## PROMPT
Copy the listing from its first line up to and including the line with "standards. Many institutions", changing "Chapel" to "Library" and leaving everything else the same.

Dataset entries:
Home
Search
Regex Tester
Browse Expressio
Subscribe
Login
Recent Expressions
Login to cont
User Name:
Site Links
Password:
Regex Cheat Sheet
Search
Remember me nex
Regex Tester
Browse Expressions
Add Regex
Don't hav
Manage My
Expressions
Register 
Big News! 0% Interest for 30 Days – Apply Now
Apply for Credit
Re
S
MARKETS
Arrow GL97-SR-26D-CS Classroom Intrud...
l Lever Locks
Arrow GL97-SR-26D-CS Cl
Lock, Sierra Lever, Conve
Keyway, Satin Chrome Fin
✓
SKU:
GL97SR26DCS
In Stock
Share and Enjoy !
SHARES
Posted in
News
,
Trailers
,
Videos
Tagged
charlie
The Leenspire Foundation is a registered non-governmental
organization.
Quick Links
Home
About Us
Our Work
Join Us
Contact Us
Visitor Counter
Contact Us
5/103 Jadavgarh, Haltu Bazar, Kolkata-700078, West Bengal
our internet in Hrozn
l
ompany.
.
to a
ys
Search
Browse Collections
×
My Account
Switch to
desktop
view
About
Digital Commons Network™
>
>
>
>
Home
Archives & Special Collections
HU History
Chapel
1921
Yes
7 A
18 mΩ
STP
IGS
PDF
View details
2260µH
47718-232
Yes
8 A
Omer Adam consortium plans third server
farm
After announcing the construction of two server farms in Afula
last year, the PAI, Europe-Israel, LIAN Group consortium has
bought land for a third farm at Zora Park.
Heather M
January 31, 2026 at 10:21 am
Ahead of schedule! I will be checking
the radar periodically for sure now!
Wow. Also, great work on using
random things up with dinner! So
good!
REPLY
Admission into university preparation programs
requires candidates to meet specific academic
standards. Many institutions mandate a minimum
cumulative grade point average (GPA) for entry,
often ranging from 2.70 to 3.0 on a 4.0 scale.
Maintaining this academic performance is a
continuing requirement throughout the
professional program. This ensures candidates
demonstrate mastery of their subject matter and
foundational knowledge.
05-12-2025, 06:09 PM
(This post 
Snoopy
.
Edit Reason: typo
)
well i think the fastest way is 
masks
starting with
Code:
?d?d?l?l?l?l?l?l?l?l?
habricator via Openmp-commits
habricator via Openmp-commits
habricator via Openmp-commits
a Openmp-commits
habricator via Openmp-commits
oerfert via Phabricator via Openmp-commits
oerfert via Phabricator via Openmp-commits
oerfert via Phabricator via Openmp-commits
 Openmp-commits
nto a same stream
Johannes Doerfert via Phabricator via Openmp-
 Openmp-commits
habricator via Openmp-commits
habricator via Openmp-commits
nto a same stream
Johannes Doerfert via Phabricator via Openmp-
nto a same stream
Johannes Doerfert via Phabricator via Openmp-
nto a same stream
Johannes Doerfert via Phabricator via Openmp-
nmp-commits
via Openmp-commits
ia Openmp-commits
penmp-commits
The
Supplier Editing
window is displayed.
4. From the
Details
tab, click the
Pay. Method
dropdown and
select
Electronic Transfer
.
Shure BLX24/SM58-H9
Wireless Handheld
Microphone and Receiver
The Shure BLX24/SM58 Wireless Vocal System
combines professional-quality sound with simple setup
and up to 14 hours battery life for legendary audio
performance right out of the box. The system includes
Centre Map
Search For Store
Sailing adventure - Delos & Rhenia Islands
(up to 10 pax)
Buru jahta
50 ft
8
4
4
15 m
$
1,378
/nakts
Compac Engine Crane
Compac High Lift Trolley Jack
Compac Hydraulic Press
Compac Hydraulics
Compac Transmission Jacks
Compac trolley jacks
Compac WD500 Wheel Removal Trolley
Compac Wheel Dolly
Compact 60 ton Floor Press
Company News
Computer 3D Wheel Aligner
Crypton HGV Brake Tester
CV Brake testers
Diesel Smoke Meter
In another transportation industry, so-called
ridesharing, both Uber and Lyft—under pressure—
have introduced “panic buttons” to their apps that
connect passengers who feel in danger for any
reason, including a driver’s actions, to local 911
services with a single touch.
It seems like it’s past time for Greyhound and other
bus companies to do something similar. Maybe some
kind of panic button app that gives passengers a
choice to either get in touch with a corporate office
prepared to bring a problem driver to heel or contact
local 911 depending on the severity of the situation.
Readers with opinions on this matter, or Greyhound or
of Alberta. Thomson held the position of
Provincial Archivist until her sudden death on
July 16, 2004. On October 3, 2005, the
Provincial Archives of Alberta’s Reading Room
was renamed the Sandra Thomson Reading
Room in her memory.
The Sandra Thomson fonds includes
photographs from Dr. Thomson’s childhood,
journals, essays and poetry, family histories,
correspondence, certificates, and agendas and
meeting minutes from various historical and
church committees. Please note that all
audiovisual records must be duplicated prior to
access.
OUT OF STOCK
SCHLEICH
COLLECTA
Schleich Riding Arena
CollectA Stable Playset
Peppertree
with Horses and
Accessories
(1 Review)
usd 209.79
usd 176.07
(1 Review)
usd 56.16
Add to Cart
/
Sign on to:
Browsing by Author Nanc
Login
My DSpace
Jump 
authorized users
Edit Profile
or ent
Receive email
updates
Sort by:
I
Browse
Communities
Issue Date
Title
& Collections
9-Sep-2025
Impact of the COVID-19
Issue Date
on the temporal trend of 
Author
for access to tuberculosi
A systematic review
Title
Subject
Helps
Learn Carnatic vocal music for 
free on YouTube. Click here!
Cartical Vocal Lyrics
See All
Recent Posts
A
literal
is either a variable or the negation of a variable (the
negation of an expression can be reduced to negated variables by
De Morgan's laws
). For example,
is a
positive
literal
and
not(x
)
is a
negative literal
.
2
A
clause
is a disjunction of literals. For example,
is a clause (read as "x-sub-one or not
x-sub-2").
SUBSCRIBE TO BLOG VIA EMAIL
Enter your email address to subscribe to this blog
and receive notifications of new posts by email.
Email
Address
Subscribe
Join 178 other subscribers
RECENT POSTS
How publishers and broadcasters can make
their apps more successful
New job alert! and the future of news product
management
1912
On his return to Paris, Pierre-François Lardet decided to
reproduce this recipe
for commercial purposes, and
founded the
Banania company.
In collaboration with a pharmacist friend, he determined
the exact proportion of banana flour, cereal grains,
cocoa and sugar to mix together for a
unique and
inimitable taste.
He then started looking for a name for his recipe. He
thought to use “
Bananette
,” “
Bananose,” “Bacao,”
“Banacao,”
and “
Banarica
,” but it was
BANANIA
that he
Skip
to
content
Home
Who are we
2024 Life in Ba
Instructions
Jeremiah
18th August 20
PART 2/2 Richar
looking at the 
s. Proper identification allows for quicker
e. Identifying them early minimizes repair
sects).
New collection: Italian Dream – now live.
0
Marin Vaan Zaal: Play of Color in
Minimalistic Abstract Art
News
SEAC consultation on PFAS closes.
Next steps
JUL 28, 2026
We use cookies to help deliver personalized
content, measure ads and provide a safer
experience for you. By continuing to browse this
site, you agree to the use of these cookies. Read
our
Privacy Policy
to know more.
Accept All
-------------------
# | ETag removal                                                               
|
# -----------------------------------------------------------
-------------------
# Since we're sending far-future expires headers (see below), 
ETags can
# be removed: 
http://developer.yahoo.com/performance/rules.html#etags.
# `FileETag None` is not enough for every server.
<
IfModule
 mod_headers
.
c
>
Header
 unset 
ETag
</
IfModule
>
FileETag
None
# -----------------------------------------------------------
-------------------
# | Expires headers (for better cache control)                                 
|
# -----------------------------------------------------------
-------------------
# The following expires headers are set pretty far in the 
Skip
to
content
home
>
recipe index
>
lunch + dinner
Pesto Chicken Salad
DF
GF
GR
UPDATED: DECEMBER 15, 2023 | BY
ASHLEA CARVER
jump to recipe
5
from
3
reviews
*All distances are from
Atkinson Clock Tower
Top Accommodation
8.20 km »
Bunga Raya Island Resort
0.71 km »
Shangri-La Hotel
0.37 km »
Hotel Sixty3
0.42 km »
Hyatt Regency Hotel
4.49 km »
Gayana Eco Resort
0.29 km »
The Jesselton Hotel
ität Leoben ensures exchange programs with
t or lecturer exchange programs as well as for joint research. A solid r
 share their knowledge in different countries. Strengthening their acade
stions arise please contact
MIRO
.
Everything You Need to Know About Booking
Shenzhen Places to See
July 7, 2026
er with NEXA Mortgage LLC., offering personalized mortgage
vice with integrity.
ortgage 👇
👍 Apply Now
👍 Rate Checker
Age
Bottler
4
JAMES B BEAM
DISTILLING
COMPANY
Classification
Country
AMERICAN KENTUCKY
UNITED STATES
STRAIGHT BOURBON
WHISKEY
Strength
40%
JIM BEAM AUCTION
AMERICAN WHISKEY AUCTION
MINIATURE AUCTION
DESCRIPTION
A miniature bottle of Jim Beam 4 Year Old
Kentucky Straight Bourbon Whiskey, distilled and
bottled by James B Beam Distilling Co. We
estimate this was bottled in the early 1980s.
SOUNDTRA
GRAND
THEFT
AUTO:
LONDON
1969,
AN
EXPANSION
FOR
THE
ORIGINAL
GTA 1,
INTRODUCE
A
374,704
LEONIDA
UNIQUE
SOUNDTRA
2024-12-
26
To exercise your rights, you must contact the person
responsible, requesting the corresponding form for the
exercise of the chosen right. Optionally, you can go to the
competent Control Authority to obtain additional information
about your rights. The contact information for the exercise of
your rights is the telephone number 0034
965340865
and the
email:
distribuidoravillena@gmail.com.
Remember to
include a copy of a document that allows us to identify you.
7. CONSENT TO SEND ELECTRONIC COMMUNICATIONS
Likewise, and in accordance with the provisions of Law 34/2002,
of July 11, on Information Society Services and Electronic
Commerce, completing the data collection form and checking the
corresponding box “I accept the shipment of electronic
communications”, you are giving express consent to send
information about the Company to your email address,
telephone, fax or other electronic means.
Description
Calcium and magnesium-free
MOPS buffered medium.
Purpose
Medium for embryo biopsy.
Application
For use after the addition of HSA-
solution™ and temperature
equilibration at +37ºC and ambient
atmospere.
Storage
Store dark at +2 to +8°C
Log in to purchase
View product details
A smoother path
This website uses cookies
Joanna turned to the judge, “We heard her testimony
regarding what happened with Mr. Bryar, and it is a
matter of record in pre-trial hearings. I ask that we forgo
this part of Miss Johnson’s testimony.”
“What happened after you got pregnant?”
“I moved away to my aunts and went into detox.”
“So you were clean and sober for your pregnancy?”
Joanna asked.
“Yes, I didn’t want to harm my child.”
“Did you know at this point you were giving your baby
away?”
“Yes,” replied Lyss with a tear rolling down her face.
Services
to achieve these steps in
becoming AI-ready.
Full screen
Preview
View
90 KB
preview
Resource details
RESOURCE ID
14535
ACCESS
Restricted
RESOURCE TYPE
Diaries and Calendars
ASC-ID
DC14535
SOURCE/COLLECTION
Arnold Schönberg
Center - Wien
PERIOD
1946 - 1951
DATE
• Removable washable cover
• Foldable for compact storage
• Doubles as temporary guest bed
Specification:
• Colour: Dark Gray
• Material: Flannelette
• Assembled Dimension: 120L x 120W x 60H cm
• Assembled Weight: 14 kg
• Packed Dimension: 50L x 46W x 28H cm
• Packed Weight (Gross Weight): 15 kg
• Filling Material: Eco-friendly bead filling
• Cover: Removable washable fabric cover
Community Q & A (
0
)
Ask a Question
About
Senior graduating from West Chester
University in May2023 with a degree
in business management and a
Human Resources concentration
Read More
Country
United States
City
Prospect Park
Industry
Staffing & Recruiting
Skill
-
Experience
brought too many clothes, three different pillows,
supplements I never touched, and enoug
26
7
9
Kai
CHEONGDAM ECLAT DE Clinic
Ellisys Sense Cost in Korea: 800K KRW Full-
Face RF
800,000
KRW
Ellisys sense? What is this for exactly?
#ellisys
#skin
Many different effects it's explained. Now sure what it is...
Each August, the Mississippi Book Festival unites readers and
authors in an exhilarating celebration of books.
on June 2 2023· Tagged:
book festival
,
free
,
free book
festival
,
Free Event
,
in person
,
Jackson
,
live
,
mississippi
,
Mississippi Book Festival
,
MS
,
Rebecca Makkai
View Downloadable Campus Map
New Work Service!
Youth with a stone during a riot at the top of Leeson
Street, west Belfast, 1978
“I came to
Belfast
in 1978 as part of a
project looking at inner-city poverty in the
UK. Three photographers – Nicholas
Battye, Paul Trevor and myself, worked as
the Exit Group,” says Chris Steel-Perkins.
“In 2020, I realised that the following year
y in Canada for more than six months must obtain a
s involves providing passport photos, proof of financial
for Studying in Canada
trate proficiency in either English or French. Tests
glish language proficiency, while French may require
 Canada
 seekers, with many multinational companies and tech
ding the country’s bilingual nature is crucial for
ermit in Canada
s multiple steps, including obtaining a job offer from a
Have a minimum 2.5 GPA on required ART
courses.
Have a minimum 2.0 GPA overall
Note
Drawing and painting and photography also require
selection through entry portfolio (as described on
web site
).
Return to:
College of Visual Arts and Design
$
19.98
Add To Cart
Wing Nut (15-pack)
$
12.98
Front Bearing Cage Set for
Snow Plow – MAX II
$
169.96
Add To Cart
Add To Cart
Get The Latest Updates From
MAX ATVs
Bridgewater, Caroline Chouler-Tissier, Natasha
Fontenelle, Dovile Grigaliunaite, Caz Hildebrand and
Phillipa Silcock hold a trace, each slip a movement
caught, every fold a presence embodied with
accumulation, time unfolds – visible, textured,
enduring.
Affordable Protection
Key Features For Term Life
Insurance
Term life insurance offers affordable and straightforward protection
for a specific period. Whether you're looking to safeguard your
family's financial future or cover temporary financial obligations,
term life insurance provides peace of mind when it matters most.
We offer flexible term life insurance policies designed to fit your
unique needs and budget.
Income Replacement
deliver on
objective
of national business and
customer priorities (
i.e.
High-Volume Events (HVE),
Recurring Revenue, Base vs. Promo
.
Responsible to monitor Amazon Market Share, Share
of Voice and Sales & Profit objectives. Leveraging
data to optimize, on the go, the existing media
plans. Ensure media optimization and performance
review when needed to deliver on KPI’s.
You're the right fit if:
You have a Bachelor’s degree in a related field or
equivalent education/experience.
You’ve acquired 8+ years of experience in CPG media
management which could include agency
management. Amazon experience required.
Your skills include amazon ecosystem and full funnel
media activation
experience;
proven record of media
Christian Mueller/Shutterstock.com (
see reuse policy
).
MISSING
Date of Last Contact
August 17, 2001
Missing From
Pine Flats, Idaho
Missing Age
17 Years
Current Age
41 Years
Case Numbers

## RESULT OF THIS TASK
Home
Search
Regex Tester
Browse Expressio
Subscribe
Login
Recent Expressions
Login to cont
User Name:
Site Links
Password:
Regex Cheat Sheet
Search
Remember me nex
Regex Tester
Browse Expressions
Add Regex
Don't hav
Manage My
Expressions
Register 
Big News! 0% Interest for 30 Days – Apply Now
Apply for Credit
Re
S
MARKETS
Arrow GL97-SR-26D-CS Classroom Intrud...
l Lever Locks
Arrow GL97-SR-26D-CS Cl
Lock, Sierra Lever, Conve
Keyway, Satin Chrome Fin
✓
SKU:
GL97SR26DCS
In Stock
Share and Enjoy !
SHARES
Posted in
News
,
Trailers
,
Videos
Tagged
charlie
The Leenspire Foundation is a registered non-governmental
organization.
Quick Links
Home
About Us
Our Work
Join Us
Contact Us
Visitor Counter
Contact Us
5/103 Jadavgarh, Haltu Bazar, Kolkata-700078, West Bengal
our internet in Hrozn
l
ompany.
.
to a
ys
Search
Browse Collections
×
My Account
Switch to
desktop
view
About
Digital Commons Network™
>
>
>
>
Home
Archives & Special Collections
HU History
Library
1921
Yes
7 A
18 mΩ
STP
IGS
PDF
View details
2260µH
47718-232
Yes
8 A
Omer Adam consortium plans third server
farm
After announcing the construction of two server farms in Afula
last year, the PAI, Europe-Israel, LIAN Group consortium has
bought land for a third farm at Zora Park.
Heather M
January 31, 2026 at 10:21 am
Ahead of schedule! I will be checking
the radar periodically for sure now!
Wow. Also, great work on using
random things up with dinner! So
good!
REPLY
Admission into university preparation programs
requires candidates to meet specific academic
standards. Many institutions mandate a minimum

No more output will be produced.